With its relatively warm winters, St. George has long attracted snowbirds. Today, visitors come for the dramatic red rocks, an expansive public garden, and a sensationally placed eatery.
1. At the five-acre Red Hills Desert Garden, opened in 2015, rock-lined paths meander past barrel cacti, prickly pears, and more than 160 other plant varieties. An artificial slot canyon leads to a constructed stream with a special fish-viewing chamber. Dinosaur tracks recall the days when the 1,000-pound dilophosaurus roamed these parts.
2. Set against a backdrop of sandstone cliffs, Kayenta Art Village in the town of Ivins, some 10 miles northwest of St. George, is a strollable cluster of galleries selling Navajo pottery, recycled silver jewelry, and fused-glass art. The nearby Desert Rose Labyrinth invites quiet contemplation.
3. The sparkly white St.

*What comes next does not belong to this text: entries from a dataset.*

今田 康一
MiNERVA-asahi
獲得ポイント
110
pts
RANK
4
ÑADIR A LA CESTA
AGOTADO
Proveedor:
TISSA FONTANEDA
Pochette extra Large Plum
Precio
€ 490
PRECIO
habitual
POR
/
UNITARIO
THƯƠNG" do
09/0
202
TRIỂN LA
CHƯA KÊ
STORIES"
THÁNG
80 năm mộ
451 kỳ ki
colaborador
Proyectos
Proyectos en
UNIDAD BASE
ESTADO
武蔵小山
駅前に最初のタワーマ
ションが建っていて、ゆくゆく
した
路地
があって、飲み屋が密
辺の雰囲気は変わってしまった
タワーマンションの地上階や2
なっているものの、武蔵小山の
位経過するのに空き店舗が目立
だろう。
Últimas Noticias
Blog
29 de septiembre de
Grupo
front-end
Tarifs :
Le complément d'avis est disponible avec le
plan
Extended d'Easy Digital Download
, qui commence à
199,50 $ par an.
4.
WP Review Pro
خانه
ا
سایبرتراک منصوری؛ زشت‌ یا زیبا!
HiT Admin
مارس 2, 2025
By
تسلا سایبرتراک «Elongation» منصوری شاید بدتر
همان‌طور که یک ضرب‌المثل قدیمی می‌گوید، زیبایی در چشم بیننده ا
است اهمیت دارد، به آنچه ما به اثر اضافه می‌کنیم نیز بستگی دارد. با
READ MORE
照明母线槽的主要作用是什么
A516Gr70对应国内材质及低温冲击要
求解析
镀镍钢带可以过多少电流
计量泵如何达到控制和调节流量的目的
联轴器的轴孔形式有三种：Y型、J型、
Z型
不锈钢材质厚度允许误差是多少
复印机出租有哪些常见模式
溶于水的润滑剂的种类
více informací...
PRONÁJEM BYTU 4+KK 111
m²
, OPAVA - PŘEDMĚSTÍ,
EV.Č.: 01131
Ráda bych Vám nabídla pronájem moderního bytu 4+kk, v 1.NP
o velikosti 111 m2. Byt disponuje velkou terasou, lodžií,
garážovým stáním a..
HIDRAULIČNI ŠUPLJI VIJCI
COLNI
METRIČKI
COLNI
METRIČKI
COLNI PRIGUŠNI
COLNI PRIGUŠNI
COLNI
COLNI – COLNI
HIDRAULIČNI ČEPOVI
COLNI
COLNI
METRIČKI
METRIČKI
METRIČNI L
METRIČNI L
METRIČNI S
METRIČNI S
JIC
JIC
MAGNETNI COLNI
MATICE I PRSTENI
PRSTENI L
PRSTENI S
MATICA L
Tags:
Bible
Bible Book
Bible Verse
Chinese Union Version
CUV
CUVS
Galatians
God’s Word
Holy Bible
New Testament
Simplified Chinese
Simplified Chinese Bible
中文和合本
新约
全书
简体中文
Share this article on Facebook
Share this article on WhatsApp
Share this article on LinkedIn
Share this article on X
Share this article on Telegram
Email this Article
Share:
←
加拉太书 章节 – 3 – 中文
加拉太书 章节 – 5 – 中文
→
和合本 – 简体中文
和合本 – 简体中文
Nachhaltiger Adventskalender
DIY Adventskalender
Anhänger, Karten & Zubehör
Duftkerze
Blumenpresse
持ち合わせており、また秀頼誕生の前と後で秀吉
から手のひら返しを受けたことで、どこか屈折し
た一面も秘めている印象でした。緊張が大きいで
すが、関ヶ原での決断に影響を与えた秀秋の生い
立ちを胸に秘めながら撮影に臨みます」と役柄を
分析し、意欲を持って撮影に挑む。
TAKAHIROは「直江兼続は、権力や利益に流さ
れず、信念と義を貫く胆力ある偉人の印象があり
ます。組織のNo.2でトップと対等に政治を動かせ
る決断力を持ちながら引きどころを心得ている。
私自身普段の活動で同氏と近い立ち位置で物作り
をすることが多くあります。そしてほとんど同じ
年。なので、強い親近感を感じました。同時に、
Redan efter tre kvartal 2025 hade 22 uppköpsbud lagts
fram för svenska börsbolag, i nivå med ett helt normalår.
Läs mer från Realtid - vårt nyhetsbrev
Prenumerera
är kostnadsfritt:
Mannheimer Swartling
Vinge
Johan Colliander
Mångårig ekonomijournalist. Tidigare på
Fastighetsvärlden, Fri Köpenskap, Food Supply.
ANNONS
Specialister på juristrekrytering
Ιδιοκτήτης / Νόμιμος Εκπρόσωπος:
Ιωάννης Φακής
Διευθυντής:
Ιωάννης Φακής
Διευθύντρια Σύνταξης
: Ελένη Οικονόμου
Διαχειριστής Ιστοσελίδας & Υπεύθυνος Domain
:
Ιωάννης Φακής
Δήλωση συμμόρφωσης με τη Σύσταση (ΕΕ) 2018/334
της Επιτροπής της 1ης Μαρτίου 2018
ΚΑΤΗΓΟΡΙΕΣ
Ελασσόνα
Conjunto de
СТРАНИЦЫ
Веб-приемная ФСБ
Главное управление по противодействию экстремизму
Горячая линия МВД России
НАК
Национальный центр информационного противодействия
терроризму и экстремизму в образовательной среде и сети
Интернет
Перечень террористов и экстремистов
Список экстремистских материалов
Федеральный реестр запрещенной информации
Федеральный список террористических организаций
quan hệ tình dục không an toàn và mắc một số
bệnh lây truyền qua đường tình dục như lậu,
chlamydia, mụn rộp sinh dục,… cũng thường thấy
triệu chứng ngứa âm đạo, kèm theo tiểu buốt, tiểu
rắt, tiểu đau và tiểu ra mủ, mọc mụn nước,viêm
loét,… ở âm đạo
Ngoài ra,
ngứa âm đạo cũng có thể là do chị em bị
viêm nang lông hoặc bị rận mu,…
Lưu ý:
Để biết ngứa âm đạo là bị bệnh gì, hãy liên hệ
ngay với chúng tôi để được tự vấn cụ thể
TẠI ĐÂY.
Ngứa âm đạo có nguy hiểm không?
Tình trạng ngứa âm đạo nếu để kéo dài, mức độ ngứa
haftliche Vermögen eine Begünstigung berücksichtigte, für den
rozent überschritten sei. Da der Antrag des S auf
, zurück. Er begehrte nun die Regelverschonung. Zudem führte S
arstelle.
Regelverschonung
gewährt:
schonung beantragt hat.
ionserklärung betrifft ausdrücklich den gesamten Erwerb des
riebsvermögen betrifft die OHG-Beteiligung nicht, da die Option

George Utah Temple tops out at 175 feet, carving a striking profile against the sky. The meeting hall, dedicated in 1877, isn't open to guests who aren't Mormons, but you can walk the flower-filled grounds and marvel at the architecture.
4. It hardly seems like a fair fight when your cooking competes with a view of the moon over distant Zion Canyon, the crown jewel of southwest Utah. But chef Eric Gburski of Cliffside Restaurant rises to the challenge with delicious contemporary American dishes such as chile-glazed salmon with fresh mango salsa.
5. Ancient lava flows, solidified sand dunes, cinder cone volcanoes, and striped monoliths that soar as high as 600 feet make Snow Canyon State Park, next to Ivins, a worthy day trip and a popular movie backdrop. Despite its name, snow is rare.